With advancements in digital-to-analog converter technologies, AWGs with sample rates close to 100 GSa/s are now commercially available. With their high sampling rates, wide analog bandwidths, and high spectral purity performance, AWGs have successfully replaced RF signal generators in some application areas.
However, RF signal generators still have several advantages over modern AWGs:
- Better dynamic range and out-of-band spur suppression
- Better phase noise performance
- More accurate and wider output power range
- Ability to adjust carrier frequency easily without waveform re-calculating
- External modulation inputs for custom I/Q signals
- Automatic level control circuit to achieve higher amplitude accuracy
Figure 4: AWGs can generate RF signals in different ways. Traditional vector signal generation relies on two-channel AWGs to generate quadrature baseband signals (I and Q). Modern high-speed AWGs can directly generate one or multiple dissimilar modulated signals
Function generators, also known as waveform generators, are versatile signal sources. They are simple to use and quick to set up. Function generators are ideal for generating low frequency signals where you need a “good enough” source for your lab prototypes. Function generators can also create arbitrary waveforms such as cardiac pulses, random noise, mechanical vibrations, and audio signals. Couple that with a low price point and you get the right amount of performance for the right price. If you need low frequency signals of 100 MHz or less, you will not go wrong by using a function generator.

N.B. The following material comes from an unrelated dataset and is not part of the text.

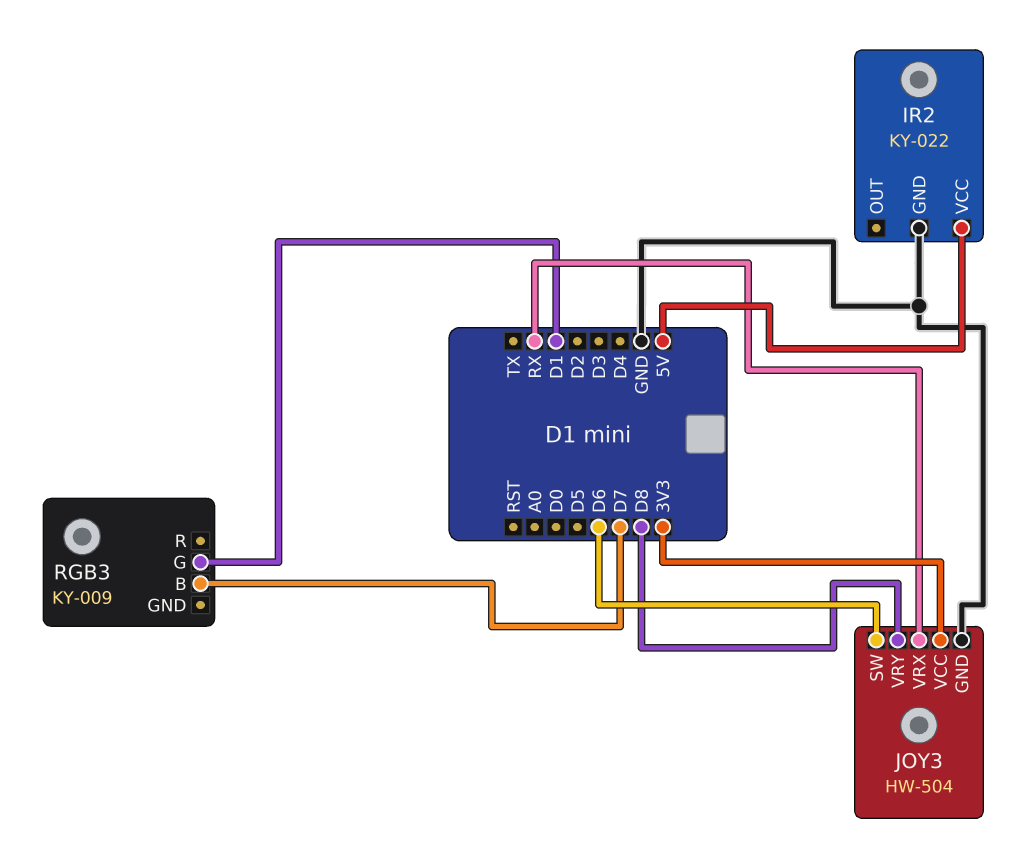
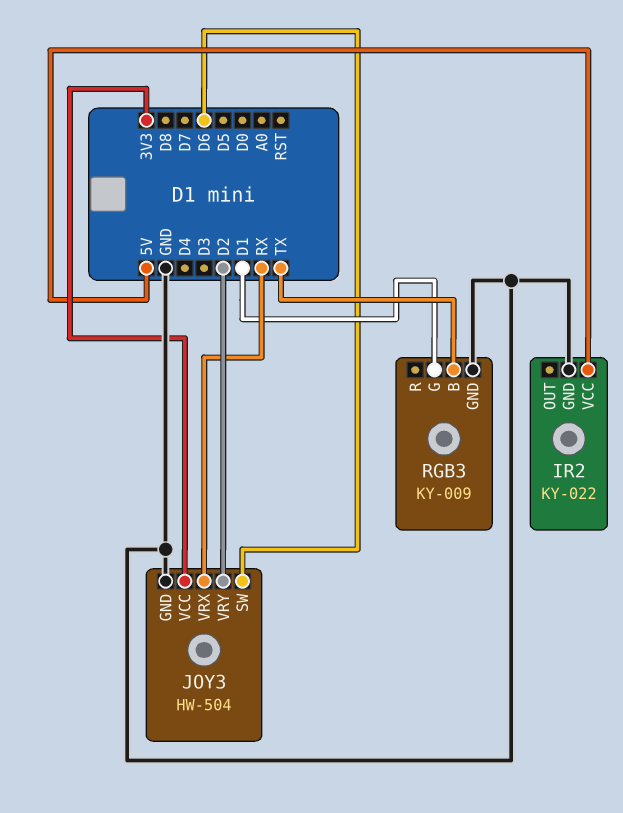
JOY3 pin VRY: D8 -> D2
RGB3 pin B: D7 -> TX
RGB3 pin GND: none -> GND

Figure 5: Simulation of a noisy signal by superimposing noise on a clean signal with a function generator
AWGs are used in many applications to simulate real-life situations such as radar testing and optical communications. Even though AWGs are versatile signal, they are not the easiest signal to use. Waveform creation tools are required when using an AWG, and their complexity can be overwhelming. Ease-of-use is a key consideration if you are planning to use an AWG instead of the typical signal generator in your test.
The distinctions between signal sources are starting to blur with improvements in Digital-to-Analog (DAC) technologies and software. Selecting the right signal source for your application is no longer a straightforward affair. Specifications are an important consideration when selecting the right instrument. However, ease-of-use, cost, and software type should also inform your decision.